Low-energy protons from strong-field breaking of hydrogen

For molecules exposed to a strong laser field, upon the releasing of the electrons the bond will break, which is overwhelmingly crucial for grasping the causality of chemical reactions. Previous studies on energy spectra of electrons and nuclear fragments have refreshed the understanding of molecular ultrafast dynamics continuously. Particularly, low-energy protons generated from dissociating H2, one of the well-observed phenomena in light-molecule interaction, have stimulated the investigation of the molecular bond softening. However, the lack of time information makes it hard to unambiguously understand the molecular bond breakage behavior. 

A joint research team led by Prof. Jian Wu from East China Normal University and Prof. Feng He from Shanghai Jiao Tong University explored the generation of low-energy protons in dissociative ionization of H2 in a time-energy-resolved manner. The low-energy protons are identified to be produced via the dissociation from high vibrational states.
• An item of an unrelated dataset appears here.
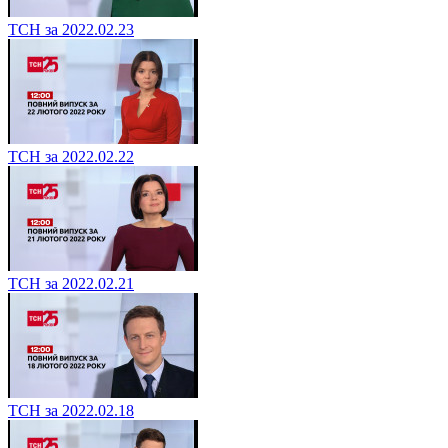
ТСН за 2022.02.23
ТСН за 2022.02.22
ТСН за 2022.02.21
ТСН за 2022.02.18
The researchers constructed a multicycle polarization-skewed laser pulse to trigger and trace the ionization and dissociation of the molecule with extremely high time resolution. 
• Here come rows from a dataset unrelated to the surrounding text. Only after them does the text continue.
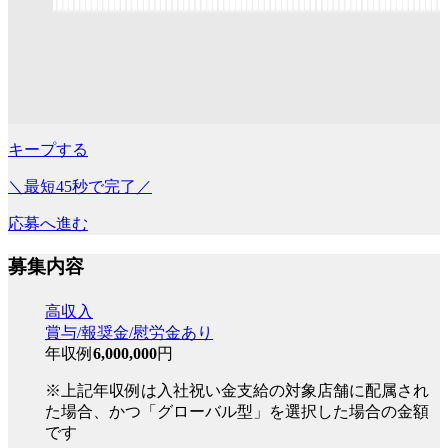
キープする
＼最短45秒で完了／
応募へ進む
募集内容
高収入
賞与/報奨金/慰労金あり
年収例
6,000,000
円
※上記年収例は入社祝い金支給の対象店舗に配属され
た場合、かつ「グローバル型」を選択した場合の金額
です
Analyzing the relationship between the physics information extracted from the molecular frame photoelectron angular distributions and the energy spectrum of the nuclear fragments, the researchers discovered that the low-energy protons are produced via the dipole-transition at large bond lengths, contrary to the well-known bond-softening scenario.
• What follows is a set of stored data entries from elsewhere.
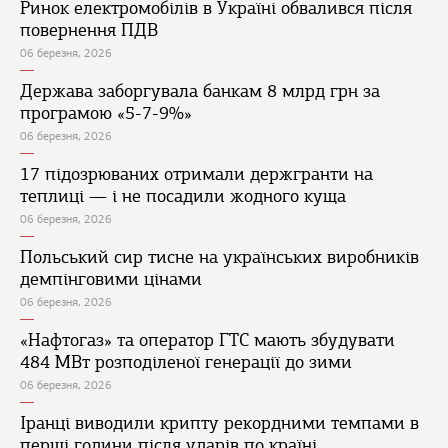
Ринок електромобілів в Україні обвалився після
повернення ПДВ
06 березня, 2026
Держава заборгувала банкам 8 млрд грн за
програмою «5-7-9%»
06 березня, 2026
17 підозрюваних отримали держгранти на
теплиці — і не посадили жодного куща
06 березня, 2026
Польський сир тисне на українських виробників
демпінговими цінами
06 березня, 2026
«Нафтогаз» та оператор ГТС мають збудувати
484 МВт розподіленої генерації до зими
06 березня, 2026
Іранці виводили крипту рекордними темпами в
перші години після ударів по країні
Both classical and quantum simulations on molecular dissociation dynamics verified the experimental observations and the intriguing dissociation pathway. The field-dressed transient electronic states are periodically modulated by a strong near-infrared laser pulse, opening up a one-photon or multiphoton transition channel at large bond lengths.

This work reveals the physical origin of the low-energy proton generation in strong-field dissociation of molecules and highlights the influence of laser-dressed states in strong-field physics. The outstanding time-energy–resolved approach proposed here has great potential to become a standard solution for other complex molecules.